Except for the pictures, write out all the records that follow exactly.

> [SUPPLIED MATERIAL]:
————————

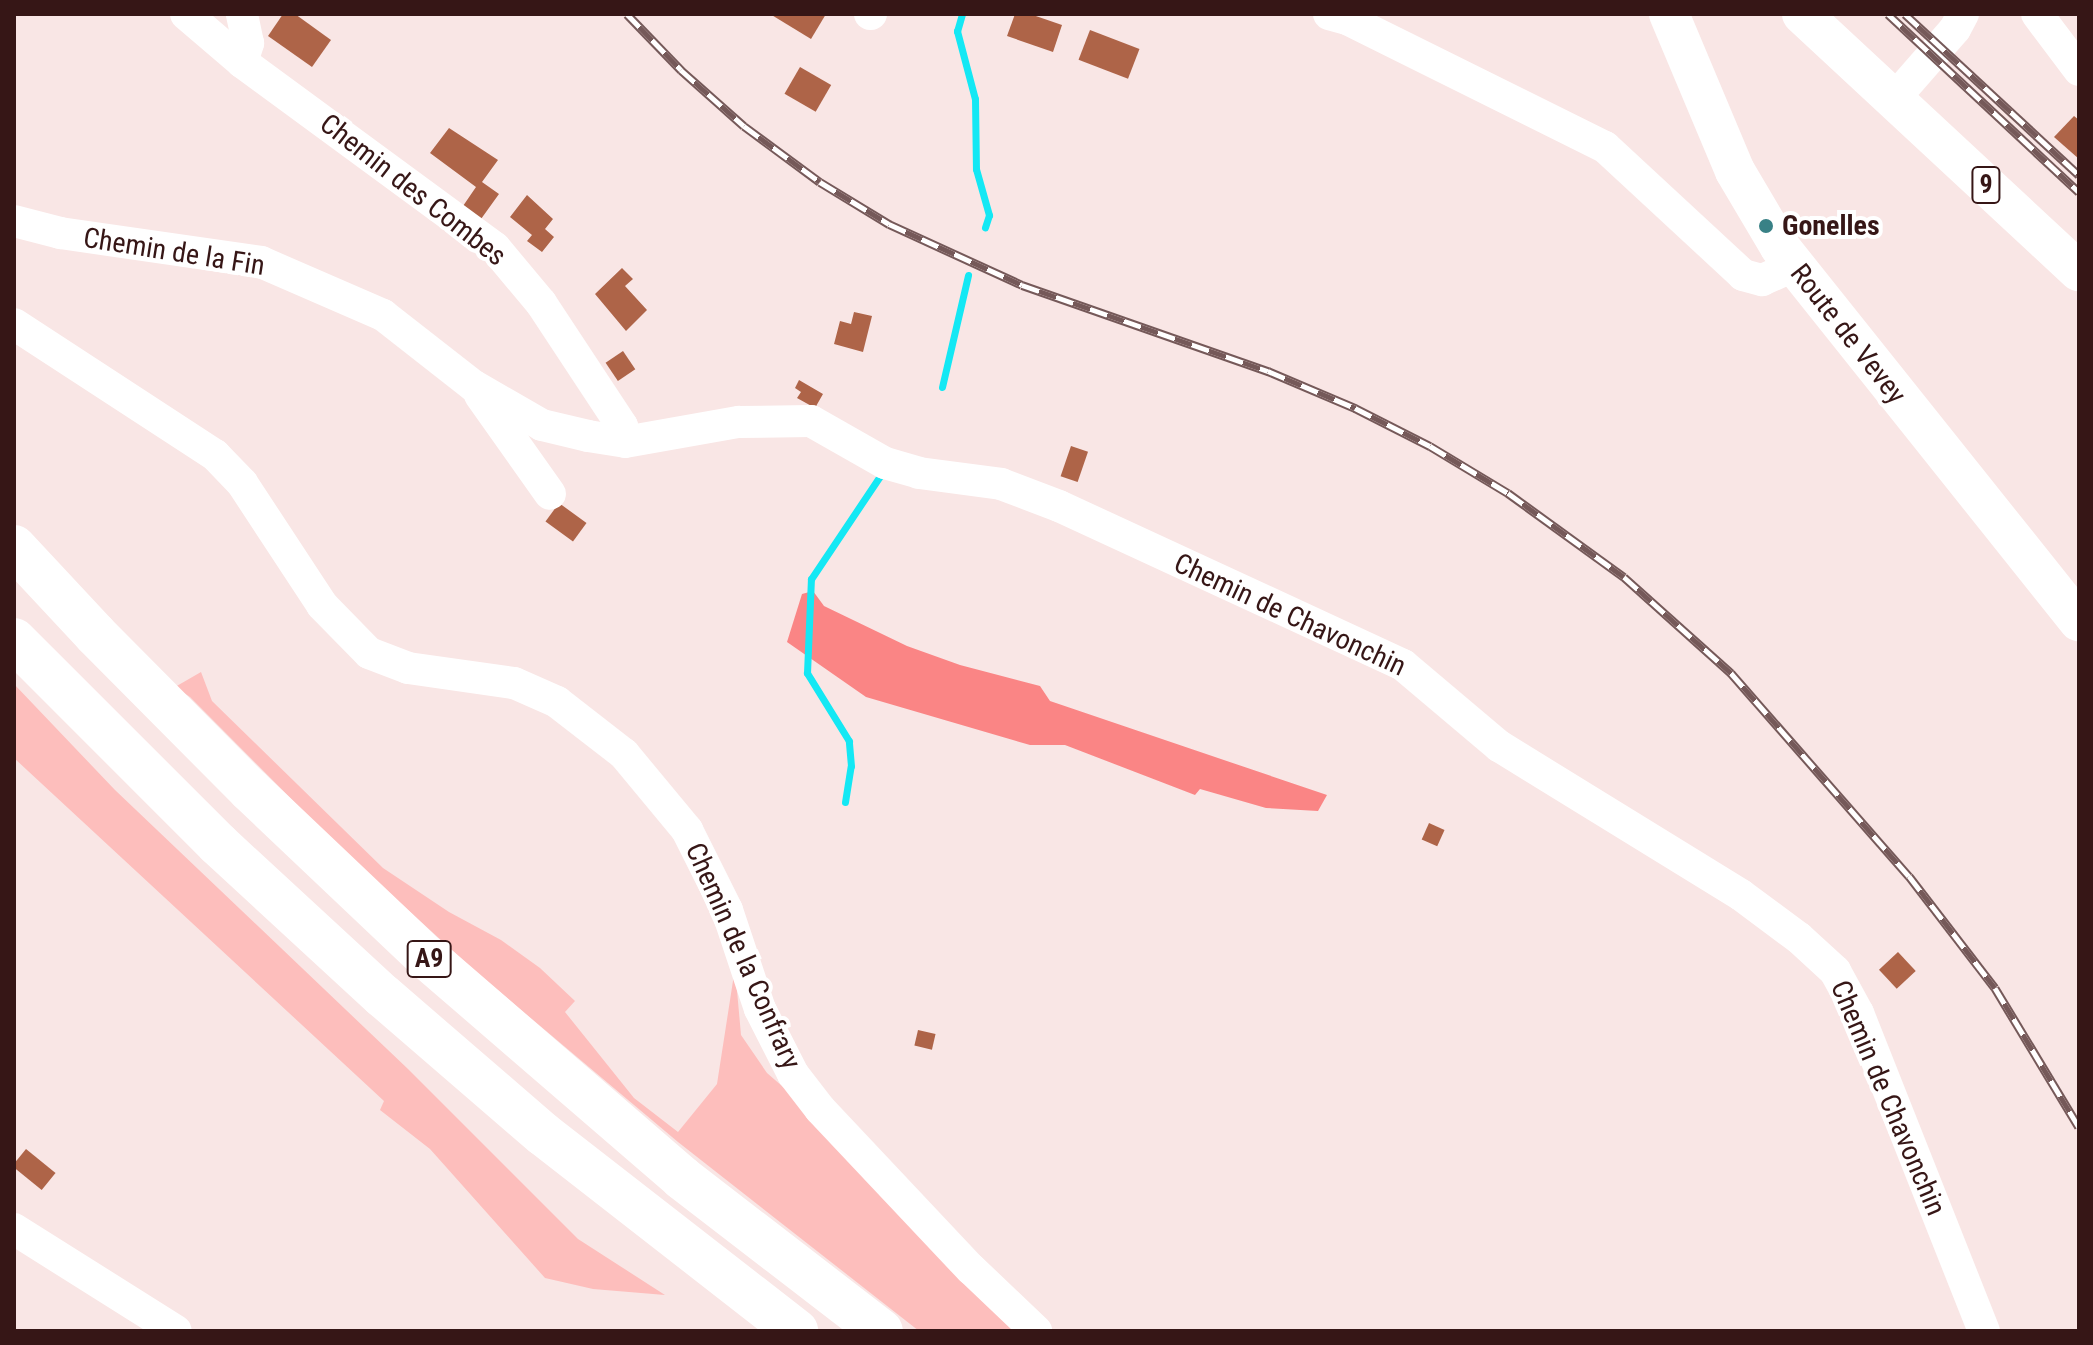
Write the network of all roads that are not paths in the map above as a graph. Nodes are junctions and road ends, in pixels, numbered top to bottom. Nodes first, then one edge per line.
1 (186, 14) edge
2 (242, 14) edge
3 (1329, 14) edge
4 (1669, 14) edge
5 (1802, 14) edge
6 (2037, 14) edge
7 (1959, 21) edge
8 (242, 62) junction
9 (2079, 70) edge
10 (1893, 100) junction
11 (14, 221) edge
12 (1793, 266) junction
13 (2079, 271) edge
14 (14, 324) edge
15 (474, 386) junction
16 (625, 442) junction
17 (550, 494) dead end
18 (14, 547) edge
19 (2079, 621) edge
20 (14, 640) edge
21 (14, 1229) edge
22 (176, 1331) edge
23 (796, 1331) edge
24 (881, 1331) edge
25 (1036, 1331) edge
26 (1984, 1331) edge

1 - 8 street, Chemin des Combes
2 - 8 street
3 - 12 street
4 - 12 main road, Route de Vevey
5 - 10 main road, 9
6 - 9 street
7 - 10 street
8 - 16 street, Chemin des Combes
10 - 13 main road, 9
11 - 15 street, Chemin de la Fin
12 - 19 main road, Route de Vevey
14 - 25 street, Chemin de la Confrary
15 - 16 street, Chemin de la Fin
15 - 17 street
16 - 26 street, Chemin de Chavonchin
18 - 24 highway, A9
20 - 23 highway, A9
21 - 22 street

————————

> [RESPONSE BELOW]:
Write the network of all roads that are not paths in the map above as a graph. Nodes are junctions and road ends, in pixels, numbered top to bottom. Nodes first, then one edge per line.
1 (186, 14) edge
2 (242, 14) edge
3 (1329, 14) edge
4 (1669, 14) edge
5 (1802, 14) edge
6 (2037, 14) edge
7 (1959, 21) edge
8 (242, 62) junction
9 (2079, 70) edge
10 (1893, 100) junction
11 (14, 221) edge
12 (1793, 266) junction
13 (2079, 271) edge
14 (14, 324) edge
15 (474, 386) junction
16 (625, 442) junction
17 (550, 494) dead end
18 (14, 547) edge
19 (2079, 621) edge
20 (14, 640) edge
21 (14, 1229) edge
22 (176, 1331) edge
23 (796, 1331) edge
24 (881, 1331) edge
25 (1036, 1331) edge
26 (1984, 1331) edge

1 - 8 street, Chemin des Combes
2 - 8 street
3 - 12 street
4 - 12 main road, Route de Vevey
5 - 10 main road, 9
6 - 9 street
7 - 10 street
8 - 16 street, Chemin des Combes
10 - 13 main road, 9
11 - 15 street, Chemin de la Fin
12 - 19 main road, Route de Vevey
14 - 25 street, Chemin de la Confrary
15 - 16 street, Chemin de la Fin
15 - 17 street
16 - 26 street, Chemin de Chavonchin
18 - 24 highway, A9
20 - 23 highway, A9
21 - 22 street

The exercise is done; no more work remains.